> Problems to solve
1 – For the passage on grief in parental alienation, say whether each statement agrees with it: (a) in grief, a person's sense of self-worth usually remains whole; (b) the term "ambiguous loss" comes from Kenneth Doka; (c) an alienated parent's loss has a clear endpoint. Please answer each with yes or no and quote the deciding words.
2 – Proceed with the passage on grief in parental alienation from where it stops.

> Selected passage
========

It can be both, and telling them apart matters for getting the right help. In grief, the painful feeling tends to come in waves tied to reminders, you can still feel moments of warmth or humour, and your sense of self-worth usually stays intact. In clinical depression, low mood is more constant and pervasive, pleasure is hard to anticipate, and feelings of worthlessness or self-loathing creep in. If low mood, hopelessness or loss of interest persist most of the day for two weeks or more — or if you have any thoughts of suicide — that is a signal to seek professional support, whichever label fits.
What is ambiguous loss in parental alienation?
Ambiguous loss is a term from psychologist Pauline Boss for a loss with no closure because the person is physically present but psychologically absent. For an alienated parent, the child is alive and in the world but emotionally and relationally gone — there is no funeral, no endpoint, no ritual, and no social permission to grieve. That lack of resolution is part of why the grief is so persistent and so easily turns into depression: the loss never finishes, so the mourning never settles.
Why does no one seem to understand this grief?
Because it is what Kenneth Doka called disenfranchised grief — grief that is not openly acknowledged, publicly mourned, or socially supported. Society has no script for 'my child is alive but has rejected me'. There is no sympathy card, no bereavement leave, and often suspicion instead of support ('what did you do?'). The grief is real but socially unvalidated, which deepens the isolation and the depression. Naming it as disenfranchised grief is itself a small relief for many parents — it explains why the world has been so silent.
What does parental alienation do to the alienated child's mental health?

========

[Extracted data entries]
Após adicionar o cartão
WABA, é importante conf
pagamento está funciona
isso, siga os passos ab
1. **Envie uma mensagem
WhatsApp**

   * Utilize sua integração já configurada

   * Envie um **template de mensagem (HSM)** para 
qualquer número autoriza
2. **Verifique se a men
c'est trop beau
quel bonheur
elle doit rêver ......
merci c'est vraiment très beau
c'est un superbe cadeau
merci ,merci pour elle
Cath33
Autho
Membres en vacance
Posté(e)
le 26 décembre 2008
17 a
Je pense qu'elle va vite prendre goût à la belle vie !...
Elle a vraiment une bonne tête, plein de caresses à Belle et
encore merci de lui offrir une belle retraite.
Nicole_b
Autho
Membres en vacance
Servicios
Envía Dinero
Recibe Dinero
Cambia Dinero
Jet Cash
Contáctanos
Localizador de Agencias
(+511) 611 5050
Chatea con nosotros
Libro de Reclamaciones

========

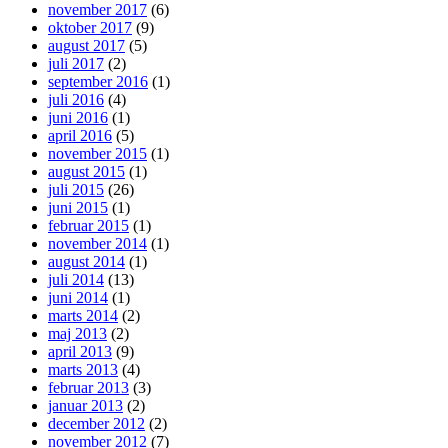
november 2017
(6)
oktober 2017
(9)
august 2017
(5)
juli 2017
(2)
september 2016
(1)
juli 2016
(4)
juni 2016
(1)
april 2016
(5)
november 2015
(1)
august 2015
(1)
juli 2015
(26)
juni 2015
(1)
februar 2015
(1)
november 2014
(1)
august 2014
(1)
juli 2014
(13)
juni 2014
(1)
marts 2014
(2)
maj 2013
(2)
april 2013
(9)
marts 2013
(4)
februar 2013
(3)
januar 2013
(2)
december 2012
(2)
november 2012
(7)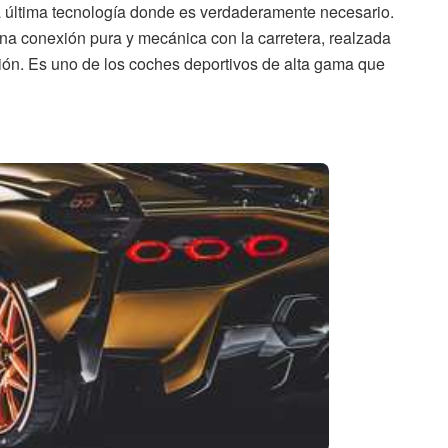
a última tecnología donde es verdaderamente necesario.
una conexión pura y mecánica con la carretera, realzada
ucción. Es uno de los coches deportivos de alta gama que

========

> Task-by-task results
1 –
(a) Yes: "your sense of self-worth usually stays intact"
(b) No: "Ambiguous loss is a term from psychologist Pauline Boss"
(c) No: "there is no funeral, no endpoint, no ritual, and no social permission to grieve"

2 –
The long-term picture is serious. In Verhaar, Matthewson and Bentley's 2022 study of 20 adults alienated as children, all participants reported that their mental health had been impacted, 90% reported specific mental-health difficulties, 30% reported suicidal ideation from adolescence into adulthood, and 60% described grief and loss as a predominant theme. These are findings from a small qualitative study of alienated adult children, not population statistics — but they are consistent across the wider literature and they make clear that alienation casts a long shadow.
When should I get professional help for depression?
Consider professional help if you have low mood or loss of interest most of the day for two weeks or more, persistent hopelessness or worthlessness, changes in sleep or appetite, an inability to function at work or in your other relationships — and seek help promptly for any thoughts of suicide or self-harm. In the UK you can self-refer to NHS Talking Therapies for anxiety and depression without going through your GP, or your GP can assess you and discuss options. You do not need to be 'bad enough' to deserve support; getting help early is easier and works better.
How can I cope with the depression and grief of parental alienation?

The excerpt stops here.